● **Excerpt to read**
________
Obama and the Street Vendor of Manama
Posted by Reidar Visser on Sunday, 22 May 2011 13:41
Unfortunately, the sheer eloquence of President Barack Obama’s Arab Spring speech only served to underline some of the fundamental contradictions in US policy towards the wider Middle East region.
True to form, the US president made sure to enliven his remarks by incorporating stories of individual destinies into the more abstract themes of Washington’s policy towards processes of democratisation in the Middle East. He mentioned the experiences of protesters in Tunisia (“the street vendor of Tunis”), Egypt, Libya and Yemen. There was even a reference to Damascus.
There was no such special reference to Manama, the capital of Bahrain. It is true that in a later section of his remarks, Obama did comment on the situation on the island, albeit briefly. But in that particular case he refrained from sympathising with or personifying the protesters, relying instead on boilerplate phrases focused on “dialogue”, not dissimilar from what any US president could have come up with. There was even a silly reference to the effect “that the Bahraini government has a legitimate interest in the rule of law”, as if to legitimise the government discourse that the demonstrators were primarily made up by criminals. What a joke.
The problem in the case of Bahrain is that the feeble attempts at dialogue between rulers and ruled – always with foreigners with vested interests in the country standing by as onlookers and more or less passively supporting the status quo – have been going on for quite some time.
For example, more than a half-century ago, on 6 March 1935, a British official commented, “it will not be easy for the Al Khalifa [the ruling family of Bahrain] to maintain their tribal form of rule but it is in many respects well suited to the Island…”
________
● **Dataset records**
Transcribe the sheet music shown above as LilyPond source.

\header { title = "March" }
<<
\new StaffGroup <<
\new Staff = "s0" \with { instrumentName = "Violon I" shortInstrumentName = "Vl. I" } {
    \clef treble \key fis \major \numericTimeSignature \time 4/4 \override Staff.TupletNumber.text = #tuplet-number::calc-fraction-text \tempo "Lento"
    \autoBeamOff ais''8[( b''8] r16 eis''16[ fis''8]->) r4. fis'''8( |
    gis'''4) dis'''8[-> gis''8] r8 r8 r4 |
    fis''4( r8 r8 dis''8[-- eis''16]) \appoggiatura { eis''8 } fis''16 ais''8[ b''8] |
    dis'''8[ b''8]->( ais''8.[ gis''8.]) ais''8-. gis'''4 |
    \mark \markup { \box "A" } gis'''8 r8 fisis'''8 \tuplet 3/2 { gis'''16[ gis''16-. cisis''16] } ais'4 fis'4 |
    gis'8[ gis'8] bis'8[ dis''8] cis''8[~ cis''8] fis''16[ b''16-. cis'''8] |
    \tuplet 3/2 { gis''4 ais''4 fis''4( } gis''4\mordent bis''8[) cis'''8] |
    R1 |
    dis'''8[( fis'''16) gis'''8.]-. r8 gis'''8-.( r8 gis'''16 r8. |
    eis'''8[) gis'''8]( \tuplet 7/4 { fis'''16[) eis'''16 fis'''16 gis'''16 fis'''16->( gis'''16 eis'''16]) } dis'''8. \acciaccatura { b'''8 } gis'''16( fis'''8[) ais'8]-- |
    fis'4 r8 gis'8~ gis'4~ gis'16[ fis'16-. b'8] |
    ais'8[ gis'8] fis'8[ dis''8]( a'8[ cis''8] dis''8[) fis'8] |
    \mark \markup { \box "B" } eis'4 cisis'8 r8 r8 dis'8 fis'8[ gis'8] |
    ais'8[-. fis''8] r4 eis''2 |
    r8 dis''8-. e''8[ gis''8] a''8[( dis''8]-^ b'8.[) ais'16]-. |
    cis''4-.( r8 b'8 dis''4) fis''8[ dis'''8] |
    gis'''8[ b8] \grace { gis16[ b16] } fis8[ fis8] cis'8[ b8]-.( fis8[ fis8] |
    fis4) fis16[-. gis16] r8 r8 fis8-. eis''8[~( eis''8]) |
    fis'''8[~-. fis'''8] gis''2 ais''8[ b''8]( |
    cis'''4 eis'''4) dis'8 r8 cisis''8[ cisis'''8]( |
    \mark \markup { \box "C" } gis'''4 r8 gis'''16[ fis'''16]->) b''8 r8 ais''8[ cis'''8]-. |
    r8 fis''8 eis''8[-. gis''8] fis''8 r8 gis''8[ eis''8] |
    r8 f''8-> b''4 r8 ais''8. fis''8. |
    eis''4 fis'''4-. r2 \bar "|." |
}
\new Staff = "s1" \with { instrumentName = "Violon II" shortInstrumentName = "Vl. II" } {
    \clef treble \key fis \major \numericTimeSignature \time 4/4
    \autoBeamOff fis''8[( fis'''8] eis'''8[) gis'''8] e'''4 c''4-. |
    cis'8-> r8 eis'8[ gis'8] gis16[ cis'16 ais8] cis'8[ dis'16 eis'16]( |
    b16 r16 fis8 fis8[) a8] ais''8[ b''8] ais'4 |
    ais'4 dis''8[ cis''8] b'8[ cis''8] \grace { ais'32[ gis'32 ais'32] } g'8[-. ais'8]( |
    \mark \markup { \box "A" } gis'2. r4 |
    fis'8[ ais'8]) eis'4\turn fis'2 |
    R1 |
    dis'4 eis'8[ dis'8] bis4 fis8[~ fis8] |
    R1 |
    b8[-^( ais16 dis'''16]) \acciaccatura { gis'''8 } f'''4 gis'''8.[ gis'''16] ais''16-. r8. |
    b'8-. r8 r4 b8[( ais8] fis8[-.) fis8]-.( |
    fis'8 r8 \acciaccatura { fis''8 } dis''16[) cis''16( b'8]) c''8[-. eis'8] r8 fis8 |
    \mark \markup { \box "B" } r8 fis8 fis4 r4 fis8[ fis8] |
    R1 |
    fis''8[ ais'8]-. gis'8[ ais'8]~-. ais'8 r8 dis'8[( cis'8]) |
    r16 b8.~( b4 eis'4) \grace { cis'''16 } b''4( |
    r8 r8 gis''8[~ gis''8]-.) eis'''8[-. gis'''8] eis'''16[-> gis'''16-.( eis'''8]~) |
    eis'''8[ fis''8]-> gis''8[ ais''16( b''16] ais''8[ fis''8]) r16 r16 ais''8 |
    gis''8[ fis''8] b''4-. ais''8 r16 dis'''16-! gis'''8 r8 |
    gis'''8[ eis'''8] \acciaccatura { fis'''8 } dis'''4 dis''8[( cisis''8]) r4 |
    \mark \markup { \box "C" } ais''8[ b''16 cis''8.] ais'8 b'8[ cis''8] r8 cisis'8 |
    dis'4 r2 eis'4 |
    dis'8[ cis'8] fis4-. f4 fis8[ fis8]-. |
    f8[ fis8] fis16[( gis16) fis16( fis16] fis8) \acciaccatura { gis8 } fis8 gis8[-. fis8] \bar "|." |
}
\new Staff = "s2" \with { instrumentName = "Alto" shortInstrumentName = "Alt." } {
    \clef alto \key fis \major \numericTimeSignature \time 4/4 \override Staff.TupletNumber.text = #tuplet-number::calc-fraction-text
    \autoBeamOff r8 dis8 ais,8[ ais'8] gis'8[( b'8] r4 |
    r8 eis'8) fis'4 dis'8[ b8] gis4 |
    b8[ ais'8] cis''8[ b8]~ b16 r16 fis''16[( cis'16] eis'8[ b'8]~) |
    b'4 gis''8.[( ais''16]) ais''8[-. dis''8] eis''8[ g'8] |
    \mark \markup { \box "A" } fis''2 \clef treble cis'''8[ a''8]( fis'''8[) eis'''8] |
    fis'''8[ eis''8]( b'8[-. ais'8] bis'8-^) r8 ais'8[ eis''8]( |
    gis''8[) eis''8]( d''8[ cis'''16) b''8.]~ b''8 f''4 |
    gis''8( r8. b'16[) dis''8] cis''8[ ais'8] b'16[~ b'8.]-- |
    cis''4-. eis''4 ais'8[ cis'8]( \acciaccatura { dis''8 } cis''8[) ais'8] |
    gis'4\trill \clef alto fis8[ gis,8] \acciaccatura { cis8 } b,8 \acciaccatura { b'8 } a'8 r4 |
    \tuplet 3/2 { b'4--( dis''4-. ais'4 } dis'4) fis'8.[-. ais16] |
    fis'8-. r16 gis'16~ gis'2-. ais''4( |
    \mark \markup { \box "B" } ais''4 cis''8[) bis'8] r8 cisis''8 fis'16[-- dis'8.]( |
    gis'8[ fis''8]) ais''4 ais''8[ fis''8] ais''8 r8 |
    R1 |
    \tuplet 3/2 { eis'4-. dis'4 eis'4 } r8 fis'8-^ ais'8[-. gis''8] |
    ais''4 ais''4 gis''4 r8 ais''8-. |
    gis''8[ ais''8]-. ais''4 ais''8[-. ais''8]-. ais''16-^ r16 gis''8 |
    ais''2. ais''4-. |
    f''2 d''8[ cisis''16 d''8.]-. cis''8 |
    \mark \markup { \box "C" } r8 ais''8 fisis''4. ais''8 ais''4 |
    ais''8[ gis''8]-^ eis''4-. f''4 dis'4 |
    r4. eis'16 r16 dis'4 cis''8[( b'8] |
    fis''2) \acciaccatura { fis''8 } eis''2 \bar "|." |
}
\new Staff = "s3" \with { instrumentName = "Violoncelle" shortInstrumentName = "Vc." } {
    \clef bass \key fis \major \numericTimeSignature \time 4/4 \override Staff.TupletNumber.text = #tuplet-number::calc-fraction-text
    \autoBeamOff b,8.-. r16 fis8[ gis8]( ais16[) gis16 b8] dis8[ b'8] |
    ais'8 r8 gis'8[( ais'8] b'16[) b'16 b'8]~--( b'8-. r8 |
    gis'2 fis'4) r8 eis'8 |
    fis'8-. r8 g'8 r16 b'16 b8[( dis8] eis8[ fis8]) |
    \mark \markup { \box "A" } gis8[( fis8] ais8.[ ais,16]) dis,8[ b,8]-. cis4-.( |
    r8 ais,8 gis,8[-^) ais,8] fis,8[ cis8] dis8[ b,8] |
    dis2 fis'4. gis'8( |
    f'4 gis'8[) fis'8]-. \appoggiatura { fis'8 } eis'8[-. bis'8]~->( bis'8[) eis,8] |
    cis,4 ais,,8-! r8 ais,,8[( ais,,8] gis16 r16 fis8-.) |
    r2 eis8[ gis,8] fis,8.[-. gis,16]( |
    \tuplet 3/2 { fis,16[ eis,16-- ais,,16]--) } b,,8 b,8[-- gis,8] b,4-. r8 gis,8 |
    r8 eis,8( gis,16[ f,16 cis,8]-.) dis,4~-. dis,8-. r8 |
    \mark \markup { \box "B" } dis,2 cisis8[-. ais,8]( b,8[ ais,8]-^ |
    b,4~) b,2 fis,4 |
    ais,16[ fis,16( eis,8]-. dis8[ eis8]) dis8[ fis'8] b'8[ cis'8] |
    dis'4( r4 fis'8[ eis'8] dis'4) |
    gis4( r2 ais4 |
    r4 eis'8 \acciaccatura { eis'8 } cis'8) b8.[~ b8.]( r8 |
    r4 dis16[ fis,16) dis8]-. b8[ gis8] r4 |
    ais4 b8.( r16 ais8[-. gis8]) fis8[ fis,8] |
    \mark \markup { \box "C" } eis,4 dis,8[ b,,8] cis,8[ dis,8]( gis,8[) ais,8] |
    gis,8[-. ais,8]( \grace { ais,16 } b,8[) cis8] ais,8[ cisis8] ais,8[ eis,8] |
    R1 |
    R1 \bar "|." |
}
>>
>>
________
● **Exercises to complete**
a) In the post on Obama's Arab Spring speech, on what date did a British official comment on the tribal rule of the Al Khalifa?
b) Reproduce verbatim the passage of the post on Obama's Arab Spring speech from "True to form, the" to "reference to Damascus.".

● **Responses to the tasks**
a) 6 March 1935

b)
True to form, the US president made sure to enliven his remarks by incorporating stories of individual destinies into the more abstract themes of Washington’s policy towards processes of democratisation in the Middle East. He mentioned the experiences of protesters in Tunisia (“the street vendor of Tunis”), Egypt, Libya and Yemen. There was even a reference to Damascus.